Whatever it was, it was still clinging to the tower. Maybe that meant something. Maybe it had crawled there. Maybe it couldn’t fly. Morgrim had said the power of flight was almost unheard of.
Fine.
If Morgrim was trapped in the tower, maybe hurt, maybe unable to use magic, Fenn was going to find him. He had to stop flapping about and look in every hole. Systematic like.
There was a hole. A big one. Fenn slowed the horse, guided it inside to great cavernous room, like the hall, but empty. The floor was partly smashed out, but the boards that remained were covered in complex patterns of multi-coloured paint. Not runes, but lines and swirls, knotted together. Clearly magic. But no Morgrim.
Right. Next hole.
Squab swept out into the open. They turned left, spiralled around the tower until they found the next hole, stones still crumbling away from the raw edges of smashed masonry. This hole was smaller. Fenn slowed the horse, forced to duck as they went in.
And there was Morgrim.
He clung to a smashed beam, a nub of stone beneath one foot, a ruined stairway to his right. He had no staff. Perhaps he’d been on the stairs when a hole had been punched through beneath him. The stairs above were choked with rubble. He could move neither up nor down, so was trying to clamber sideways. He was drenched, robe clinging to his legs, hair in rattails about his face.
Fenn shouted his name and put Squab towards him.
Morgrim glanced over his shoulder, his face a grey mask of stone-dust. Fenn reached him, got his wrist, tried to manoeuvre Squab closer. Morgrim clasped Fenn’s forearm in a stinging grip and Fenn fought to save himself from being unseated.
Then Morgrim was on the horse, his arms about Fenn’s waist.
“Go. Go!” he gasped in Fenn’s ear.
Fenn put Squab at the hole. They were nearly there when the roaring came like a great rapid in a mountain river. The thing was in the room with them. Above them. Squab put its ears back, snorting, eye rolling. Morgrim gave a muffled shout and there was a sharp tug as something grabbed him from behind. He was going to be dragged from the horse. Fenn glanced round. A mass of white and brown water hung above them, as if a waterfall was stuck there. Water seethed over Morgrim’s head and shoulders. He was clinging to Fenn’s shirt.
Fenn tried to hit the water with a fist, but it was an impossible angle and anyway was like punching a river.

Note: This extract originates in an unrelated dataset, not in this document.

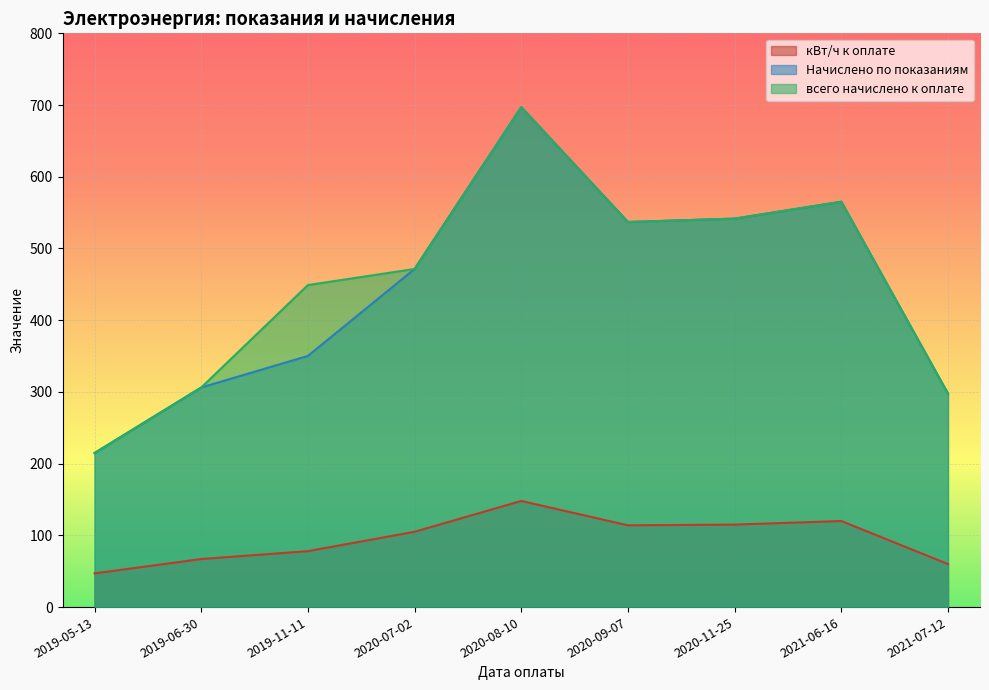

How many data points does each series have?

9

Squab lowered its head. Fenn knew what was coming a split second before it came. He leaned back and gripped tight as the horse bucked. Despite having no hooves, it made contact with something because they shot forwards, through the hole, Fenn struggling to find his balance, Morgrim coughing and spluttering but holding hard to Fenn’s waist again.
Fenn glanced behind again. A blunt white faceless lump was questing forwards through the cloud like a giant earthworm. It grazed Squab’s tail, but then they were out of reach and out of sight, hurtling across open sky. Morgrim was leaning against him, gripping like a limpet.
Fenn put Squab at the first thing he saw—the needle of rock called the Lonely One. It was tall as the tower rock but to the south, away from the city across a strip of sea and a bare headland.
They landed on top. There was nothing there but weathered rock and a few clumps of coarse wind-whipped grass. The sea churned white around the base. Fenn turned Squab so they could see the tower and the space between. The sky was clear. No pursuit.
Yet.
“You all right?” Fenn tried to turn around, desperate to see Morgrim’s face, to assess whether he was hurt, but Morgrim was clinging to him so tightly that all Fenn could see was Morgrim’s shoulder, robe torn to expose the flesh. Fenn looked down at Morgrim’s hands instead; they were clasped together in front of him, knuckles white and bloody.
“Gods. Fenn...” Morgrim’s voice shook.
“Safe enough here for now, I reckon. You hurt? Anything broken?”
“No.”
“Good. That’s good.” Fenn took a deep breath. “That thing. Can it fly? Do you know?”
“I...” Morgrim took a breath. And another. Fenn could almost feel him willing himself to calm down.
“No. Don’t think so,” Morgrim said.
“What is it?”
“A hex. Hexed river water.”
“Can it get us here?”
Morgrim took another gasping breath. “Maybe. It can’t fly but it can crawl. It can probably swim.”